Requestly is a fast, git-based API client that enables easy collaboration without login, making API testing effortless and efficient.
Skene is growth infrastructure you own and prompt directly into your codebase.
Last updated: February 28, 2026
Visual Comparison
Requestly

Skene

Overview
About Requestly
Requestly is a modern, lightweight API client designed specifically for development teams that prioritize control and efficiency in their API workflows. Unlike traditional cloud-based solutions, Requestly operates with a local-first approach, ensuring that your data remains secure and stored directly on your machine. This is a significant advantage for teams looking to maintain version control over their API collections, as Requestly allows collections to be stored as files that can easily integrate with Git. With the power of AI integrated into its core, Requestly not only streamlines the process of writing requests and generating tests but also enhances debugging capabilities, making it faster and easier for developers to work with APIs. It supports both REST and GraphQL, offering features like schema introspection, pre/post request scripts, and environment variables. The platform also encourages collaboration with its free-tier features, which include shared workspaces and role-based access control.

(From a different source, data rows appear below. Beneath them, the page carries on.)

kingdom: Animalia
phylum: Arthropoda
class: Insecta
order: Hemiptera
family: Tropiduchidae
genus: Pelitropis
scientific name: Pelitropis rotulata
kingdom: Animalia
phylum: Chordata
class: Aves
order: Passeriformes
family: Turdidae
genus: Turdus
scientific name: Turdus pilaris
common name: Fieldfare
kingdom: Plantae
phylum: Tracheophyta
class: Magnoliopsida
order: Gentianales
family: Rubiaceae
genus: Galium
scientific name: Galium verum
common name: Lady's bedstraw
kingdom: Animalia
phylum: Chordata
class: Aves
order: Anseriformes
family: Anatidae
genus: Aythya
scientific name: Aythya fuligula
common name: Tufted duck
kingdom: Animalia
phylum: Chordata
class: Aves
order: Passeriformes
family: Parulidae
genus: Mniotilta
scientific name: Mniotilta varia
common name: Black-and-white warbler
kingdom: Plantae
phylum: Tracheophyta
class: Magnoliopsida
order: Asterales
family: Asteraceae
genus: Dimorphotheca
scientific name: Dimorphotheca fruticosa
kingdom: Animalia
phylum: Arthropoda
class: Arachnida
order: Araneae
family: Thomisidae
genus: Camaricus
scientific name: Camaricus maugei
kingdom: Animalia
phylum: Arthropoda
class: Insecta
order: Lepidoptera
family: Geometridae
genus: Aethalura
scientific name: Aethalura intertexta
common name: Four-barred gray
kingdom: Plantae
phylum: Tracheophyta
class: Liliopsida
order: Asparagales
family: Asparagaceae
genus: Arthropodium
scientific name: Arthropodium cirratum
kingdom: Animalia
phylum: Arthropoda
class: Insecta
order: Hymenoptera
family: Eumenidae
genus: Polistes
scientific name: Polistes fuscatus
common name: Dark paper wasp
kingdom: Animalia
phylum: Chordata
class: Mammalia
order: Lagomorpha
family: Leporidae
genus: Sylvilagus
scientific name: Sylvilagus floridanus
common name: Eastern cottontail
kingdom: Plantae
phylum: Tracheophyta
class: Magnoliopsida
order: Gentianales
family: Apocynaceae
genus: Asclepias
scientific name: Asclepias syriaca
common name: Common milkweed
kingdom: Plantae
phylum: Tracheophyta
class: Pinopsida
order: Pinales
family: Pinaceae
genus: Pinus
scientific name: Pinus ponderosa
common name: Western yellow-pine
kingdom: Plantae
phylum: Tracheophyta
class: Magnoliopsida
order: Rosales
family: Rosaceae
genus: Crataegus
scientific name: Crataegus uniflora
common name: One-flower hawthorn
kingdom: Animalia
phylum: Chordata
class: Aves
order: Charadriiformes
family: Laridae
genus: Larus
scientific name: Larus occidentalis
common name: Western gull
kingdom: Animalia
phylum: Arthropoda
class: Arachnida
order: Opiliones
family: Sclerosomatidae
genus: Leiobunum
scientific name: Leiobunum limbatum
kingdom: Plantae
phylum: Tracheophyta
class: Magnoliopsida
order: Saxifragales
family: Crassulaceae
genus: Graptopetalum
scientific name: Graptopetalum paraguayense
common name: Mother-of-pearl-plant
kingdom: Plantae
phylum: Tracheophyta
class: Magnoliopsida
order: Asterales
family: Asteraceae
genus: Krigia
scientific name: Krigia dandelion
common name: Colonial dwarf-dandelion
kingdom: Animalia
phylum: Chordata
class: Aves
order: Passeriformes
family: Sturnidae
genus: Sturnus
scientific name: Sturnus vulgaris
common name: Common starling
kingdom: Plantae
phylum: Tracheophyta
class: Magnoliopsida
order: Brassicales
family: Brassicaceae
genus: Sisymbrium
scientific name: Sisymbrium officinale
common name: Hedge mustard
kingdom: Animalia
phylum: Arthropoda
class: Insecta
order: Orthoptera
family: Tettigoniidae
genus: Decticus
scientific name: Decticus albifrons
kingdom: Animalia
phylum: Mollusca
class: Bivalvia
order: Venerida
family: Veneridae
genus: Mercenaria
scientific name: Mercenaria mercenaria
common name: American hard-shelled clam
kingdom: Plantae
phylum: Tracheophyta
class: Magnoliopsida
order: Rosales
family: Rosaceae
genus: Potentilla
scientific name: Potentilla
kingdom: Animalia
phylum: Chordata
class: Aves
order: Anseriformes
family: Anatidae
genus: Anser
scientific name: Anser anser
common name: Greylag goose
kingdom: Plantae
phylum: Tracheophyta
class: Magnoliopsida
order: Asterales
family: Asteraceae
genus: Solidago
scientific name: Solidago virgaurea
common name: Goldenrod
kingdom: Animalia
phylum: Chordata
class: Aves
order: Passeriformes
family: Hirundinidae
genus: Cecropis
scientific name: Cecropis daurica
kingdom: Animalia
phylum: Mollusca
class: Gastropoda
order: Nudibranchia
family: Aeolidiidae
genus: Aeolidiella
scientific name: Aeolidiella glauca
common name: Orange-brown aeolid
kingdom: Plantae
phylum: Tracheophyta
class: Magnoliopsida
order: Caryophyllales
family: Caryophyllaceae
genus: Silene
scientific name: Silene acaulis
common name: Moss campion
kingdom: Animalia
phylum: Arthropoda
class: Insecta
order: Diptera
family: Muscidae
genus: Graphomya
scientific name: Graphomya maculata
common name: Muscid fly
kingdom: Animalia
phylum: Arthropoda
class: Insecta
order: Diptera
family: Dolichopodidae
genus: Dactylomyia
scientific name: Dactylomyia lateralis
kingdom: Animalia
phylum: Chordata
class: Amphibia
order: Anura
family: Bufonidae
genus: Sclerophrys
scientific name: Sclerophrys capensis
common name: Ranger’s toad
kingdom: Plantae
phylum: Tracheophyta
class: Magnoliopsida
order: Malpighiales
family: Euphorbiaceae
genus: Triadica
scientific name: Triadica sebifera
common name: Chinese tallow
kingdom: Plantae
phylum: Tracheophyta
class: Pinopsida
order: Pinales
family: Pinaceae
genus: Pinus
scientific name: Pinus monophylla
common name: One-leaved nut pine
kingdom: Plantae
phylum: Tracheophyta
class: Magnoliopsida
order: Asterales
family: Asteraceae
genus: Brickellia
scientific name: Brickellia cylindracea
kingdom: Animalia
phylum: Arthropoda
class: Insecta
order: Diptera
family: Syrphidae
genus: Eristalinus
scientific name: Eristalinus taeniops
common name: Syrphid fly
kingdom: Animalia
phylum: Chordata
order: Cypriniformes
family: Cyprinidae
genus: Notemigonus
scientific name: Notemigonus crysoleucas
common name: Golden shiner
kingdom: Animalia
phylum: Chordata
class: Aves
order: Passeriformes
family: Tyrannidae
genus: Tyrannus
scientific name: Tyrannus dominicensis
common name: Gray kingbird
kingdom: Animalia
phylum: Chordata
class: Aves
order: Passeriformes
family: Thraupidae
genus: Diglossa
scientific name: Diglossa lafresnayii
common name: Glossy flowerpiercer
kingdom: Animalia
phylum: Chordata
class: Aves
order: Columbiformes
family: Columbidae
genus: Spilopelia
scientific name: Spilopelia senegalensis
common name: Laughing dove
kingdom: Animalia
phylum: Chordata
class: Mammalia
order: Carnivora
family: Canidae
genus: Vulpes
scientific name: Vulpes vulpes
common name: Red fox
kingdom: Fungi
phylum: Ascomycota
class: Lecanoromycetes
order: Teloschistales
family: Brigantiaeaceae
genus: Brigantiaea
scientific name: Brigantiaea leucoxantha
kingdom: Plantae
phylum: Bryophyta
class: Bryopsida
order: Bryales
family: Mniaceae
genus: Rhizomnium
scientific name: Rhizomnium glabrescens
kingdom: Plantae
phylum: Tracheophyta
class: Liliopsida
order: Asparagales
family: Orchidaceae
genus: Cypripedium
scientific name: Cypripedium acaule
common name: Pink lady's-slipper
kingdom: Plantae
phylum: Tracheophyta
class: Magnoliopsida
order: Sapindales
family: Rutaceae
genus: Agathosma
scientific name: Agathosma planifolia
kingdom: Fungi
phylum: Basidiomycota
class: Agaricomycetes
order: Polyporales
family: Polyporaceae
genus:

With no sign-up required, developers can start using Requestly immediately, a feature that has gained the trust of over 300,000 users from top companies like Microsoft, Amazon, Google, and Adobe.
About Skene
Skene is an AI-powered Product-Led Growth (PLG) infrastructure designed for modern development teams, particularly indie developers and early-stage startups. It redefines growth tooling by integrating directly with your codebase and IDE, eliminating the need for external, siloed dashboards and brittle third-party scripts. Skene operates as a fully automated iteration engine that autonomously optimizes key growth funnels like onboarding, activation, and retention. By analyzing your repository structure and deriving signals directly from your code, it intelligently identifies friction points and activation drop-offs. It then automatically tests and implements improved user flows, creating a self-optimizing product experience. This "growth as code" philosophy allows developers to own, version, and prompt their growth infrastructure just like their core product, ensuring seamless compatibility with existing tech stacks and AI agents. The core value proposition is clear: replace a fragmented legacy growth stack with a unified, code-native system that ships growth loops instead of managing widgets, all without expanding your team.